Studying the arts/humanities not only enriches the minds of the individual, but society as a whole becomes more civilised and a much more reasonable place to be.

Or is this all some big conspiracy to make sure that in the future only the rich will have enough cash to stump up front for an arts/humanities degree, broaden their minds, then laugh pitifully at the plebeians wallowing in their daily toil and squalor without conciousness or understanding of their condition for their masters? i.e the rich who got a well rounded education.

The poor will be put off and the departments left and right will be downsizing or closing due to not enough student numbers to maintain an economy of scale.


I have one word for people who scoff at the arts and humanities:

PHILISTINES
(edited 13 years ago)
Reply 16
Liquidus Zeromus
I have one word for people who scoff at the arts and humanities:

PHILISTINES


I approve. I can't stand it when people sneer at me for doing Arts subjects, and then they look down upon me for being well-read.
And what's with all this rubbishing of philosophy? Doesn't it seem absurd to be studying the subshells of an atom without having a fair idea of whether or not one exists? That's what philosophy's for, and it's utterly imperative.
(edited 13 years ago)
Reply 17
Dirty Harryy
Thin about it, if cuts are coming, and you had to pick a society that had certain things but then NONE of one or two, Humanities as a whole would be low-ish on the list.
Languages may creep high, but apart from that, the main ones will be technology related.
Medicine for one will be up the top. Society as a whole NEEDS healthcare, but WANTS to know more about its history.
If you were freezing to death in a library, you WOULD burn the books.


If I was freezing to death in a hospital I WOULD burn the medical staff...
And if i was freezing to death in a library I may burn the books, but I'd at least read them first :cool:
I joke, I joke... I would NEVER burn books. :woo:
Reply 18
mel0n
But this thread is about the arts and humanities, which medicine, veterinary science and nursing aren't! His answer in regards to the arts and humanities was that those strategically important or whatever will receive funding, which sort of skates around the edge of what will actually happen to them and which exactly are to be considered 'strategically important'

Good point. From reading Lord Browne's comment, it does seem to suggest that he belives there are subjects in arts or humanities that are 'strategically important', however I don't think there is any mention of these in his review. Things like Social work, Education and Law may receive additional funding as you'd think they give significant social return, but these subjects are more social sciences instead of arts or humanities. So I think Lord Browne has misled us here, I can't see there being extra funding for things like Languages, Literary Studies or Classics.
(edited 13 years ago)
Planar
I approve. I can't stand it when people sneer at me for doing Arts subjects, and then they look down upon me for being well-read.
And what's with all this rubbishing of philosophy? Doesn't it seem absurd to be studying the subshells of an atom without having a fair idea of whether or not one exists? That's what philosophy's for, and it's utterly imperative.
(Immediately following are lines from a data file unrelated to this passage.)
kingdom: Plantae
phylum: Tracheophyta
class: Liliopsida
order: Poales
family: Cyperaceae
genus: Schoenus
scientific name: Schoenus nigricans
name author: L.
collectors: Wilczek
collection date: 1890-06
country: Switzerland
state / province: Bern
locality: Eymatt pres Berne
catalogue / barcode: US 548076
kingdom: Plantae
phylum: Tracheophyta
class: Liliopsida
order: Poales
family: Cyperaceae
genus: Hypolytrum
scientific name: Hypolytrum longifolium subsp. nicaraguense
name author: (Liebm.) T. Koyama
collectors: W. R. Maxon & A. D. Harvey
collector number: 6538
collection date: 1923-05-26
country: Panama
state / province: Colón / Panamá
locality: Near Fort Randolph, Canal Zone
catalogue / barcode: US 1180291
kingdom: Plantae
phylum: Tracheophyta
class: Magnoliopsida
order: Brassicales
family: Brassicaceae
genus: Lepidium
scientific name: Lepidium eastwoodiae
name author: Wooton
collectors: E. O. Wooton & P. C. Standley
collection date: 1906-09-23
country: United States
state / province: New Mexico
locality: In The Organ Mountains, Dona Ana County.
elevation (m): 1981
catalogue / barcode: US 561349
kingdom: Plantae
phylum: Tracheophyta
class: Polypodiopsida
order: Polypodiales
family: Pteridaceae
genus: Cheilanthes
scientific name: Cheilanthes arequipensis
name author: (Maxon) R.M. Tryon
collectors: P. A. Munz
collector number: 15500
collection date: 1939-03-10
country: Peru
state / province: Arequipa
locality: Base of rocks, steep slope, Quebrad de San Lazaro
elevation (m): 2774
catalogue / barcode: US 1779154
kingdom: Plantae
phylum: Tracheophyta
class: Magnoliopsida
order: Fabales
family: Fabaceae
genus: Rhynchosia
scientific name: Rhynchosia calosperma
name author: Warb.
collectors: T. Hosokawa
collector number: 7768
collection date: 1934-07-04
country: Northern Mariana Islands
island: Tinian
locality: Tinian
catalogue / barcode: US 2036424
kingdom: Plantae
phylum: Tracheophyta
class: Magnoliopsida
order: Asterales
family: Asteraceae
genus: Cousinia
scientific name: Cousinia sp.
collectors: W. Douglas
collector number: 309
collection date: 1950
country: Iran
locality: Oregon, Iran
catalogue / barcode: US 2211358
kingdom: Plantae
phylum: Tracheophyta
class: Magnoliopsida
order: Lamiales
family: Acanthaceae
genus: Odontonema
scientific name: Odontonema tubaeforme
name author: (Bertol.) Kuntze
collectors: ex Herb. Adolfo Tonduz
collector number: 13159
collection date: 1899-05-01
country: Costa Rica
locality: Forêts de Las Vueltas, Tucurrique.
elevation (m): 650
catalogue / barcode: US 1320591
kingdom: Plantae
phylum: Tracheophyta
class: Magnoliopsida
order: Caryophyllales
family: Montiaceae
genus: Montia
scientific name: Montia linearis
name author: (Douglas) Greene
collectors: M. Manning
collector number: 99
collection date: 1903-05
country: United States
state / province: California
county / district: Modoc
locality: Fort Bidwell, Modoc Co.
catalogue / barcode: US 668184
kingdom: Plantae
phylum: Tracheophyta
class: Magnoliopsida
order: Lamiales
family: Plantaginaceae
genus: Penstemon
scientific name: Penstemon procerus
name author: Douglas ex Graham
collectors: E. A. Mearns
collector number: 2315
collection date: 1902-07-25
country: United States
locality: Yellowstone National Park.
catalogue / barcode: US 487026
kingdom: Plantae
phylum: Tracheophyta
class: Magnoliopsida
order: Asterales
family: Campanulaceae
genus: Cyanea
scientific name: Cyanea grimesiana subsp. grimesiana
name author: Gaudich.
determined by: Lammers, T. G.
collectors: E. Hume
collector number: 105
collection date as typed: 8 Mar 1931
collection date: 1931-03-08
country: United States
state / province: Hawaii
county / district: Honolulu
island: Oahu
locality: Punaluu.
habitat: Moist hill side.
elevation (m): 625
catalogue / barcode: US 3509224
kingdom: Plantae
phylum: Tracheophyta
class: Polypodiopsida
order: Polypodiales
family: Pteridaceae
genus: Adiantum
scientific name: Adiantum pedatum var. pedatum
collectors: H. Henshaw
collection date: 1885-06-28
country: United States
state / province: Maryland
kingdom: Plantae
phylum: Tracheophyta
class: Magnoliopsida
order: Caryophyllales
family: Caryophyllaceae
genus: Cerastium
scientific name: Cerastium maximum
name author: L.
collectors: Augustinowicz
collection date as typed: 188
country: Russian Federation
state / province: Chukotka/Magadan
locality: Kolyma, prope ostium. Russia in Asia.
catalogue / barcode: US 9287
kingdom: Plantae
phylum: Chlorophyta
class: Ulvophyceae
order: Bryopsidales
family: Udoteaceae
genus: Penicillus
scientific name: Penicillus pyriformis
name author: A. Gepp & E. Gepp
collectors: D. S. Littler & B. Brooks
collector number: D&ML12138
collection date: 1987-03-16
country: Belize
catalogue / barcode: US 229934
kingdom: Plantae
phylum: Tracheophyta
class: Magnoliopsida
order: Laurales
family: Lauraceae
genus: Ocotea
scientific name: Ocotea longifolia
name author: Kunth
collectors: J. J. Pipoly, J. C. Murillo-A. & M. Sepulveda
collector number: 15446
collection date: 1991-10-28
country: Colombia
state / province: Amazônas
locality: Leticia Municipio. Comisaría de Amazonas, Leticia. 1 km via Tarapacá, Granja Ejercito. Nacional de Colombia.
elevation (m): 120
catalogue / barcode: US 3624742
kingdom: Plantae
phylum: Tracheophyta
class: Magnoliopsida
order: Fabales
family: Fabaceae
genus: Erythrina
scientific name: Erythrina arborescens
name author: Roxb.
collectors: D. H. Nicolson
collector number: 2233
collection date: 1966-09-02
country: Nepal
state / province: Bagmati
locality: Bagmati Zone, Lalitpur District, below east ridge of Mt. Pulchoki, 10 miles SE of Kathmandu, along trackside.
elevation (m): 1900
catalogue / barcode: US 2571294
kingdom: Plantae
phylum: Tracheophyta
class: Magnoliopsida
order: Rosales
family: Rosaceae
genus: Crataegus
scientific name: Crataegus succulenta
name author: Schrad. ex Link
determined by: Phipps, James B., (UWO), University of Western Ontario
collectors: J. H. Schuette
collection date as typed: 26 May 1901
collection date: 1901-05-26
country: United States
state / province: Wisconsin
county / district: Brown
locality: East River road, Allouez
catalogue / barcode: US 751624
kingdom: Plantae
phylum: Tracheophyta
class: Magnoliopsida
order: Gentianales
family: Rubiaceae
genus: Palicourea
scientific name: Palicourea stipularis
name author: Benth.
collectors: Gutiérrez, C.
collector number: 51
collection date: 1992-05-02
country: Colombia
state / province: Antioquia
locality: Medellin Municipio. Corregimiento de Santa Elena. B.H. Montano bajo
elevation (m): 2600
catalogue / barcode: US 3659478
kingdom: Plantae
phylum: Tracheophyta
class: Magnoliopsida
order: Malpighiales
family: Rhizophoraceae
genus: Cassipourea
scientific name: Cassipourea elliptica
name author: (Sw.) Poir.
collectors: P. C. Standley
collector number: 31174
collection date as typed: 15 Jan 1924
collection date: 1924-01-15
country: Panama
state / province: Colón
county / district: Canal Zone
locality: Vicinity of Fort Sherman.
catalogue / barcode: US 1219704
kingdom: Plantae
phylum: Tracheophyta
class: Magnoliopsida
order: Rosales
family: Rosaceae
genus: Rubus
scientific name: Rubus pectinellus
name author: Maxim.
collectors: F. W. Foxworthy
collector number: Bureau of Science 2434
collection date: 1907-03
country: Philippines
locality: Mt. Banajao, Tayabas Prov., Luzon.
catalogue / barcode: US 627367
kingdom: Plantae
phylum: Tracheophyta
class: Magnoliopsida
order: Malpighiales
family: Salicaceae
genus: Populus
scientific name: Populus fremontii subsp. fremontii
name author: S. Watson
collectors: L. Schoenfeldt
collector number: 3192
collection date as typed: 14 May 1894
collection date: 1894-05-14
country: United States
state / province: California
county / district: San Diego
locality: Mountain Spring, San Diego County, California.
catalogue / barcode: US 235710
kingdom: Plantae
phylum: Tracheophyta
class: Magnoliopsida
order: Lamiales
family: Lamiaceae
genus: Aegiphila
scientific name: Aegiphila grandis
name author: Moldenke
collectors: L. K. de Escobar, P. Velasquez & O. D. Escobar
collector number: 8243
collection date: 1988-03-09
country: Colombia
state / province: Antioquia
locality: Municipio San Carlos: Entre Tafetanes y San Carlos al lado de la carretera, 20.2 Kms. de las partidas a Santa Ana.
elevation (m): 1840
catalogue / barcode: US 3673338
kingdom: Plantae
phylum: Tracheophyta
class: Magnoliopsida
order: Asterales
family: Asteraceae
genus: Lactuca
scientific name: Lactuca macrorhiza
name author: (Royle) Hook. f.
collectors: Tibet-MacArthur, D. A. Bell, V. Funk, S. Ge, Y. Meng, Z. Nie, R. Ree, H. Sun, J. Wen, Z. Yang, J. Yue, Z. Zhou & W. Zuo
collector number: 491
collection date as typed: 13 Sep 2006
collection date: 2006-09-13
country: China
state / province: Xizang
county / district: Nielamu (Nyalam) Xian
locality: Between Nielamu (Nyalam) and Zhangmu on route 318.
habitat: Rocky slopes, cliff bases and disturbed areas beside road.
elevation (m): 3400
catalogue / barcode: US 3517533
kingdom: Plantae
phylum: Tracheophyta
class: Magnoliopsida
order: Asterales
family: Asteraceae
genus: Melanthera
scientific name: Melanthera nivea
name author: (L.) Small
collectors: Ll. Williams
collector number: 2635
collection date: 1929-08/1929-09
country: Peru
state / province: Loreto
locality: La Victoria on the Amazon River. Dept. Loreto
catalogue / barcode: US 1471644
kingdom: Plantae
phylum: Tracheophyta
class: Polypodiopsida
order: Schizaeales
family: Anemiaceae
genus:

Well-read? So do you understand QM? GR? SR? or even basic stuff like Black Scholes equation?

It's unclear if you mean atom in the mathematical sense or atom in the physical sense.

In either case, science has been superior in showing something exists, philosophy can never do that. All philosophy is debating something pointlessly in till a physicist settles it, case and point origin of the universe we currently see. Countless philosophical arguments, but at the end of the day physics solved it.

Don't get me started on free will debates as pretty much Conway has done more, then any philosopher to getting the anwsers is there free will.

Seriously, philosophy was once useful, then it became leftovers.

The-Real-One
As a Philosophy graduate, you are exactly the type of person that I bemoan; the type that after having bought a £30 book from Waterstones proclaims themselves to be as good as a real philosopher.

Real philosophers, the real philosophers died 200 years ago when they couldn't keep up with the pace of science, now all we have is philosophers of language.